13h30. Une fois les patients en route pour leurs établissements de santé respectifs, la mission du CHM s’arrête là. Ne reste plus qu’à recevoir le feu vert pour le renvoi vers l’île aux parfums. Mais avant cela, il faut tout d’abord attendre l’arrivée de Yannick, infirmier anesthésiste au SMUR, qui doit rapatrier deux jumeaux prématurés d’un mois, envoyés juste après leur naissance à La Réunion pour libérer de la place dans le service de néonatologie, et d’un dialysé évasané quelques semaines plus tôt pour les mêmes raisons que le transfert du jour. Quelques minutes de battement donc, le temps de souffler et de s’aérer l’esprit, avant de repartir dans le sens inverse aux alentours de 15h30. Un vol retour qui s’avère donc moins turbulent en termes de suivi, grâce au précieux conseil de celui qui a rejoint l’équipe en cours de route. “N’oublie pas les tétines pour que les bébés dépressurisent leurs oreilles”, confie-t-il à Clara, en bon père de famille. Noté ! À peine le temps de remarquer leurs yeux se plier que l’avion touche déjà le sol mahorais. 17h, timing parfait. Tout le cortège rentre alors tranquillement à bon port, exténué par ce voyage harassant, mais le sentiment du devoir accompli.

L’agence régionale de santé (ARS) veut un avion sanitaire pour Mayotte

En temps normal, le service des évacuations sanitaires passe par les vols commerciaux d’Air Austral pour envoyer des patients à La Réunion. Avec la fermeture du trafic aérien le 20 mars, toute l’organisation se voit complètement chamboulée. Devant bricoler en fonction de la disponibilité des vols mis en place dans le cadre du pont aérien, l’ARS de Mayotte réfléchit à une solution de repli pour maintenir ce dispositif dans le but de conserver la capacité d’hospitalisation du territoire. C’est alors qu’Amelia approche la structure pour proposer une offre de service de transport sanitaire, à un prix défiant toute concurrence. “On a pris attache avec le centre de ressources national en appui aux ARS ultramarines pour monter le dossier et passer un marché à bon de commande temporaire grâce à une certaine souplesse permise en période de crise sanitaire”, souligne Stéphanie Frechet, secrétaire générale de l’ARS. Le temps de formaliser le contrat et voilà qu’un avion Embraer 145 de la flotte d’Amelia, équipé de deux civières homologuées, débarque à Mayotte le 24 mai dernier. Coût de l’opération pour une collaboration de trois mois : 1.4 million d’euros, comprenant les frais de mise en place, les frais fixes (équipage, maintenance, hangar) et les frais variables qui correspondent à cinq rotations par semaine. Une dépense importante qui rentre dans les 23 millions d’euros de budget du fonds d’intervention régional de l’ARS pour l’année 2020. Étant aussi donneur d’ordre, l’établissement peut mobiliser l’appareil pour d’autres missions, comme pour récupérer des blouses lavables pour les professionnels de santé commandées à Madagascar.

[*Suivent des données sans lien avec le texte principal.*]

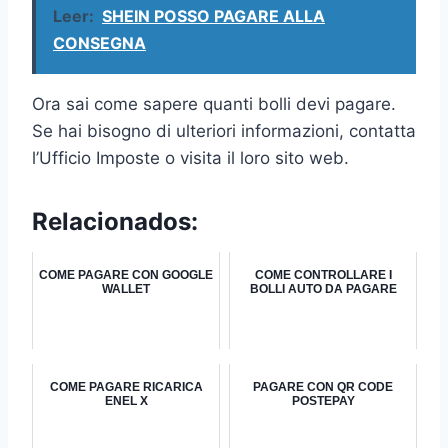
Leer:
SHEIN POSSO PAGARE ALLA
CONSEGNA
Ora sai come sapere quanti bolli devi pagare.
Se hai bisogno di ulteriori informazioni, contatta
l’Ufficio Imposte o visita il loro sito web.
Relacionados:
COME PAGARE CON GOOGLE
COME CONTROLLARE I
WALLET
BOLLI AUTO DA PAGARE
COME PAGARE RICARICA
PAGARE CON QR CODE
ENEL X
POSTEPAY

Et visiblement, l’ARS ne compte pas rompre ce dispositif. Au contraire, elle veut lancer un appel d’offres en bonne et due forme, ouvert à la concurrence, dans le but de pérenniser ce moyen de transport. “Cette demande a été formulée au ministère de la Santé, on attend sa réponse”, confie Stéphanie Frechet, qui ne comprend pas qu’un tel outil ne soit pas encore opérationnel sur le territoire. “C’est de l’offre de soins de base d’avoir un avion sanitaire positionné à Mayotte. Je vois mal les arguments qui pourraient justifier un refus de Paris.” Prochaine étape en attendant l’aval : calibrer et ajuster l’offre en fonction des données engrangées au cours de ces dernières semaines pour savoir s’il est préférable de se doter d’un si gros appareil, “sachant qu’il est peut-être surdimensionné”, ou privilégier deux petits, “comme l’a fait la Guyane”.

Autre bonne nouvelle, la demande formulée auprès du ministère de la Santé concerne également l’hélicoptère, dont le montant du marché passé pendant la crise sanitaire s’élève à 440.000 euros.